А пьесу саму написал Валерий Лазаревич, дядя Валера Берман, мой отчим и мамин муж. Он в школу нашу приехал после своего развода в Кишиневе преподавать русский язык и литературу. Ему жилье выделили на поселке временное, так как он считался исключительно ценным знатоком предмета и таких учителей раньше в нашей поселковой школе не работало до него. Лет ему 55 было, и он сразу обратил на меня внимание, это еще, когда я в седьмой перешла только, дело было. А после этого он и маме стал знаки внимания оказывать в той же школе, она малышей вела, как всегда. Но начальных малышей тогда было уже всего шестеро на поселке, и мама не была загружена до упора, как другие. А Валерий Лазаревич очень говорил фундаментально, бородку короткую носил, вечно отутюжен был, и пахло от него тоже очень. Сам про себя говорил, что только по недоразумению не стал Дон-Кихотом из Ламанчи по жизни, а сделался учителем по профессии. Очень загадочным был интеллигентом в отличие от других местных. Имел, правда, проблему в виде больного сердца с приступами иногда, всегда клал под язык таблеточку из упаковки, вроде нитротолуола что-то и успокаивался потом через какое-то время.

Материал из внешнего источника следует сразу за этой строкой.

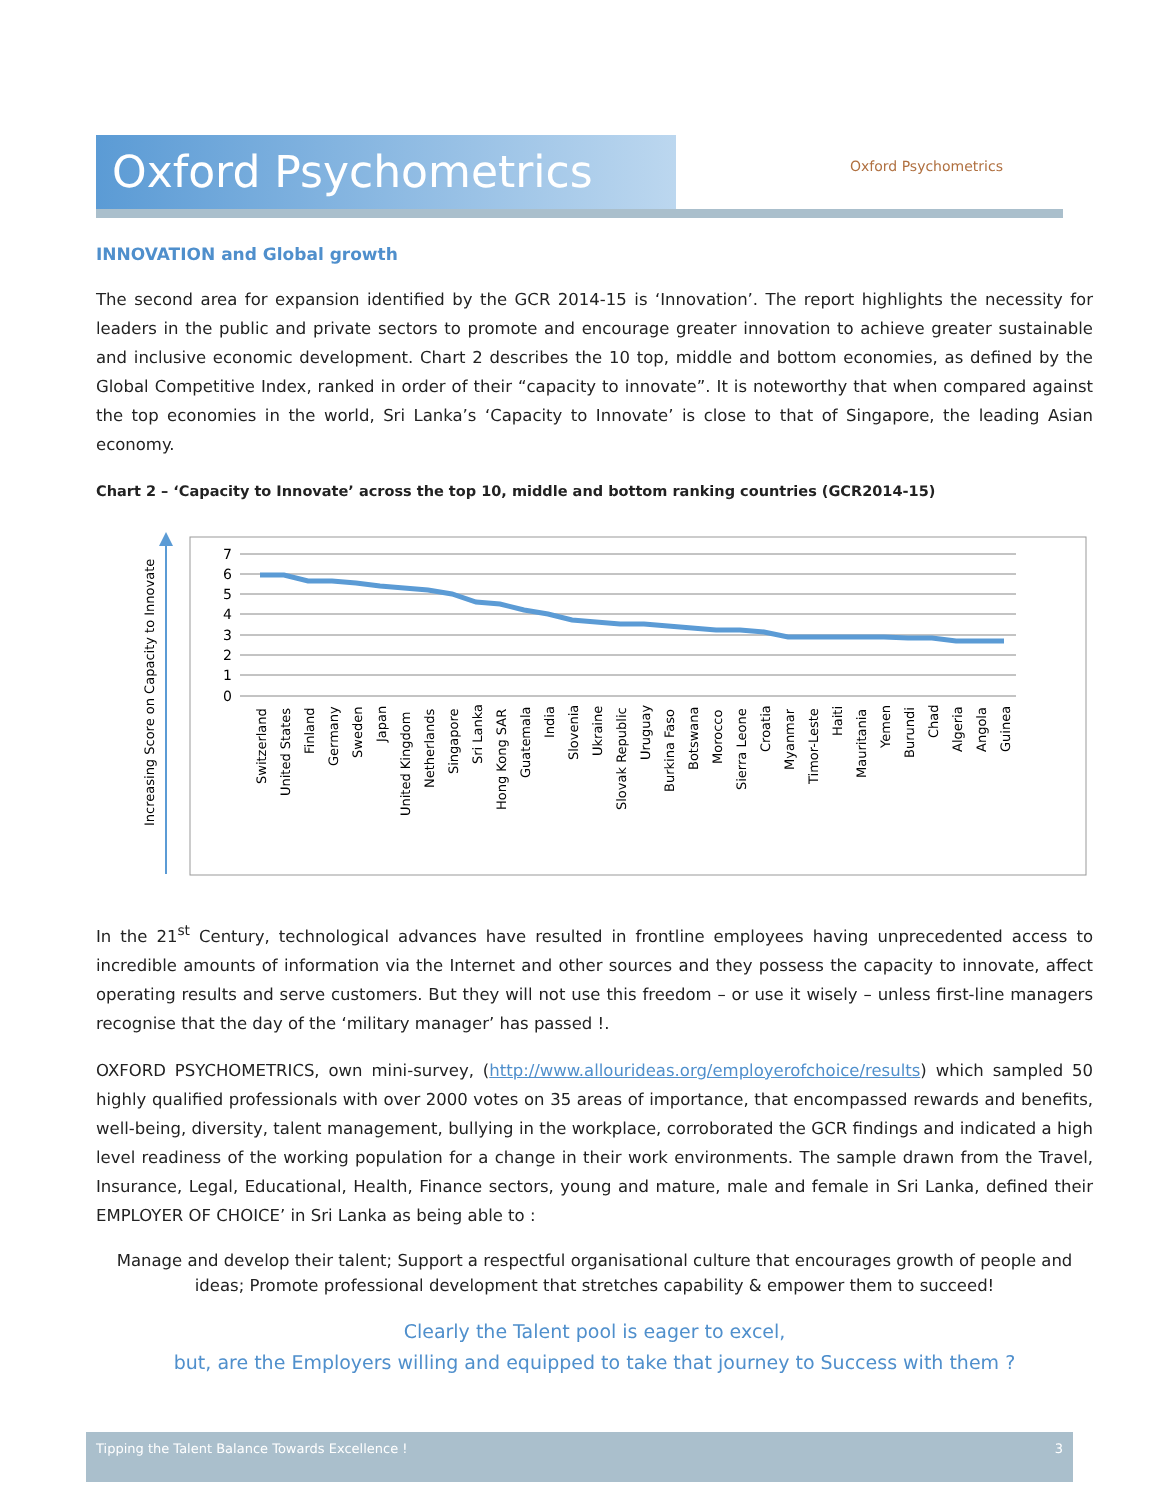Oxford Psychometrics Oxford Psychometrics
INNOVATION and Global growth
The second area for expansion identified by the GCR 2014-15 is ‘Innovation’. The report highlights the necessity for leaders in the public and private sectors to promote and encourage greater innovation to achieve greater sustainable and inclusive economic development. Chart 2 describes the 10 top, middle and bottom economies, as defined by the Global Competitive Index, ranked in order of their “capacity to innovate”. It is noteworthy that when compared against the top economies in the world, Sri Lanka’s ‘Capacity to Innovate’ is close to that of Singapore, the leading Asian economy.
Chart 2 – ‘Capacity to Innovate’ across the top 10, middle and bottom ranking countries (GCR2014-15)
Increasing Score on Capacity to Innovate
7
6
5
4
3
2
1
0
Switzerland
United States
Finland
Germany
Sweden
Japan
United Kingdom
Netherlands
Singapore
Sri Lanka
Hong Kong SAR
Guatemala
India
Slovenia
Ukraine
Slovak Republic
Uruguay
Burkina Faso
Botswana
Morocco
Sierra Leone
Croatia
Myanmar
Timor-Leste
Haiti
Mauritania
Yemen
Burundi
Chad
Algeria
Angola
Guinea
In the 21<sup>st</sup> Century, technological advances have resulted in frontline employees having unprecedented access to incredible amounts of information via the Internet and other sources and they possess the capacity to innovate, affect operating results and serve customers. But they will not use this freedom – or use it wisely – unless first-line managers recognise that the day of the ‘military manager’ has passed !.
OXFORD PSYCHOMETRICS, own mini-survey, (http://www.allourideas.org/employerofchoice/results) which sampled 50 highly qualified professionals with over 2000 votes on 35 areas of importance, that encompassed rewards and benefits, well-being, diversity, talent management, bullying in the workplace, corroborated the GCR findings and indicated a high level readiness of the working population for a change in their work environments. The sample drawn from the Travel, Insurance, Legal, Educational, Health, Finance sectors, young and mature, male and female in Sri Lanka, defined their EMPLOYER OF CHOICE’ in Sri Lanka as being able to :
Manage and develop their talent; Support a respectful organisational culture that encourages growth of people and ideas; Promote professional development that stretches capability & empower them to succeed!
Clearly the Talent pool is eager to excel,
but, are the Employers willing and equipped to take that journey to Success with them ?
Tipping the Talent Balance Towards Excellence ! 3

Но маму совершенно не отпугнуло это обстоятельство, потому что он гораздо красивее за ней ухаживал, чем был больной. Поженились мама с дядей Валерой и стали все мы вместе Берманами через полгода после его приезда на поселок и за полгода до итальянской постановки в «Виноградаре», в самой середине, от конца всей истории если мотать. Само собой, как родня, я главной была актрисой в дяди Валериной пьесе, и мы репетировали с ним. Сначала, по ходу действия, еще до антракта я была монахиней, потом женой пастуха, потом соседкой обжоры, а потом хозяйкой бани. А после антракта — рабыней, переодетой в мальчика, богиней из небесной дали, сбежавшей дочкой купца и служанкой патриция. И всё это в одном представлении — так он придумал. И столько же костюмов, и столько же переодеваний, и столько же подгримировок под каждый раз. И уже перед самой премьерой в ДК дядя Валера все крутил меня так и так, щупал, на роль проверял бесконечно, тексты, чтоб учила и ему повторяла, до самого, помню, вечера проверял и волновался, пока все из «Виноградаря» не ушли и мы с ним в гримерной комнатке не остались сами только. А я вижу, что он переживает просто невозможно за судьбу нашего спектакля, за постановку свою. Так переживает, что руки трясутся немного, и щека слегка подергивается от волнения. Он посадил меня на колени к себе и говорит только:
— Киронька, Киронька моя…
Сейчас мне понятно, что переход он тогда верный искал, не был уверен, как поточнее растление мое начать, какими словами убедить, чтобы совпало всё с его затеей без обид и последствий, но с результатом. Но то, что не мог он себя перешагнуть, пересилить в отношении меня, то, что запал смертельно и не было это все для него так просто — это тоже точно, отвечаю, зуб даю.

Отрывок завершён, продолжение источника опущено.